MemorySpaceProtofield numbers — the same 17 spaces, remapped integers (hib/vmem/cmemdiffer); a (de)serializer must remap at the boundary. Owned by memory-space-enum.md. - The SparseCore
mlir::sparse_core::MemorySpaceenum (22 values, 1-based, value-8 gap) and its LLVM address-space IDs (AS0,AS201..225,AS501/502). Heresmem= MS 1 (AS0). Owned by address-space-ids.md and fat-pointers-as789.md.
The three are not convertible by arithmetic — only named pools correspond, and only by physical identity. This page gives the master table keyed on the LLO enum, then a focused section for the LLO ordinals, a section for the SparseCore AS space (including the dead AS7/8/9 fat-pointer reserve), and a section for the alignment/geometry rules. One deep-page label still disagrees with the binary (an off-by-one sequencer-SMEM name); it is corrected in place below.
This is a pure reference catalog — there is no algorithm to reimplement, only data to reproduce exactly. Every factual table carries a Confidence column.

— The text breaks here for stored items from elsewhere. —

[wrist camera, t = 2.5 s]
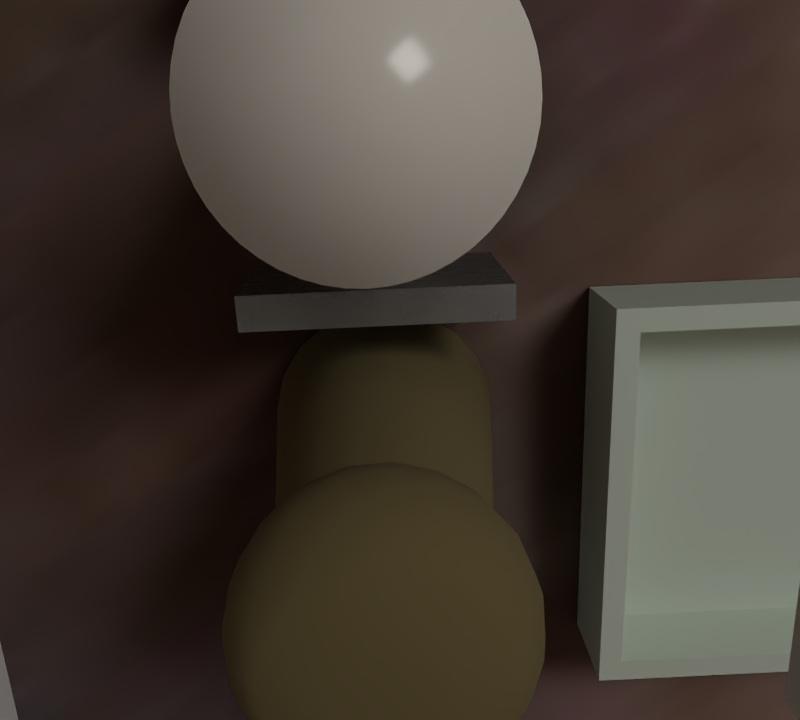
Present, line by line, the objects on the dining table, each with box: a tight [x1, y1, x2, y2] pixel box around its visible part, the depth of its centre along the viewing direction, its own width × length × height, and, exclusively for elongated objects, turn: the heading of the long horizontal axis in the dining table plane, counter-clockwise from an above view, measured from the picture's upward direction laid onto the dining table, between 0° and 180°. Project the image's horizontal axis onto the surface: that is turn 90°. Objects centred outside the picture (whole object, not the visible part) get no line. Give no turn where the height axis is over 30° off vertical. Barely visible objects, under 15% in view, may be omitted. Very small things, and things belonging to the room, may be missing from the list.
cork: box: [222, 324, 546, 720], centre depth 16 cm, size 6×6×11 cm
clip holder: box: [234, 253, 516, 333], centre depth 19 cm, size 25×6×4 cm, turn 2°
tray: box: [577, 278, 800, 680], centre depth 20 cm, size 11×11×2 cm
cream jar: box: [169, 0, 542, 289], centre depth 14 cm, size 5×5×9 cm
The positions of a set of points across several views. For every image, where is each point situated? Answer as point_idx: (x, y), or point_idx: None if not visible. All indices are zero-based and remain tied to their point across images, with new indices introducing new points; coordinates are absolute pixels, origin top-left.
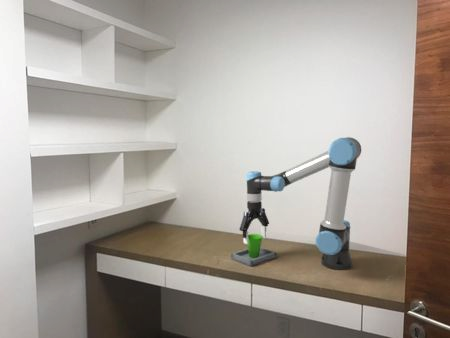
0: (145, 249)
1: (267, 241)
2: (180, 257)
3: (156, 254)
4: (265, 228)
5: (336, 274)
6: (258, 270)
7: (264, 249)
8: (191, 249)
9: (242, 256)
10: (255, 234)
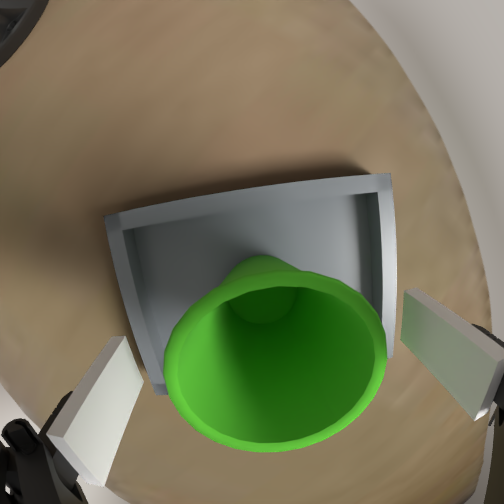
0: (458, 476)
1: None
2: (468, 418)
3: (475, 447)
4: (63, 414)
5: None
6: (365, 107)
7: (143, 316)
8: (395, 472)
9: None
10: (205, 429)
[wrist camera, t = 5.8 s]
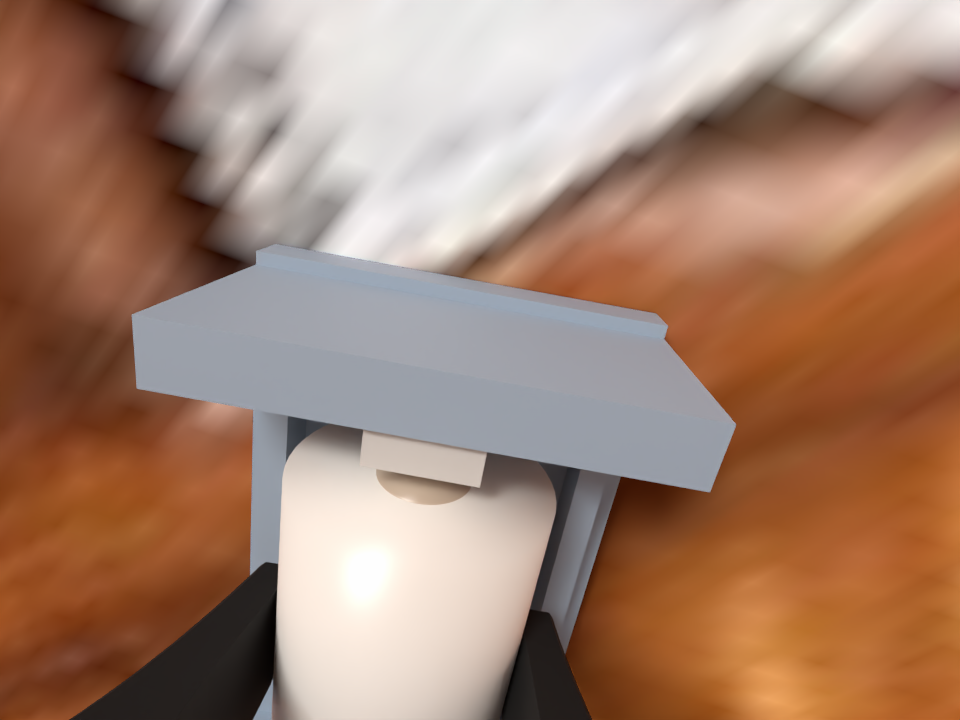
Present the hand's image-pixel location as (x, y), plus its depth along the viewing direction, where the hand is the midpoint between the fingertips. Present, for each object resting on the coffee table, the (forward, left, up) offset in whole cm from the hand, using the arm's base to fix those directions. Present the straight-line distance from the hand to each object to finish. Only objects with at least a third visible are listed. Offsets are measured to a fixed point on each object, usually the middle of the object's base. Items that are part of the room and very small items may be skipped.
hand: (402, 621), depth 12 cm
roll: (0, +1, -2) cm, 2 cm away
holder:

| LLO enum | xla::jellyfish::MemorySpace — 17 values 0..16 |
| LLO decoder | MemorySpaceToString(MemorySpace) @ 0x1d6ffae0 → off_21CE6B08[ms] (no bounds check) |
| LLO color remap | ColorToMemorySpace(color) @ 0x1d6ffb00 → byte_B5435CA[color], color < 0xA (10) |
| Wire enum | xla.jellyfish.MemorySpaceProto descriptor @ VA 0xbf8cc80 (17 values, remapped) |
| SparseCore enum | mlir::sparse_core::MemorySpace — 22 values, 1-based, value-8 gap |
| SparseCore AS↔MS | AddressSpaceToMemorySpace @ 0x14b78800 / MemorySpaceToAddressSpace @ 0x14b78780 (table dword_AF36CE8, mask 0x3FFF7F) |
| Universal allocator | tpu::BestFitAllocator (208-B instance, ctor 0x1e817500); one per tier, per-tier Config |
| Compile-time placer | ProgramMemoryAllocator::AllocateBytes(MemorySpace, …) @ 0x1c629e40 |
| Confidence | CONFIRMED (byte-anchored) unless a cell or callout says otherwise |
The Master Memory-Space Table
The rows are keyed on the LLO MemorySpace enum (the operand-space tag, the one number that flows end-to-end through the TensorCore compiler and runtime). AS-id is the SparseCore LLVM address-space integer for the physically corresponding SparseCore pool, where one exists — the two enums meet only at the SparseCore/SC-sequencer pools, and the AS-id column is blank for pure-TensorCore tiers that the SparseCore backend never names. Allocator/owner names the manager that owns the tier's bytes; Owning page is the deep page that documents it. Per-gen size/geometry literals live in chip_parts.binarypb (boot-filled) and are not in .text; the formulas and field offsets are exact, the literal byte counts are not asserted here (see chip-parts-binarypb.md).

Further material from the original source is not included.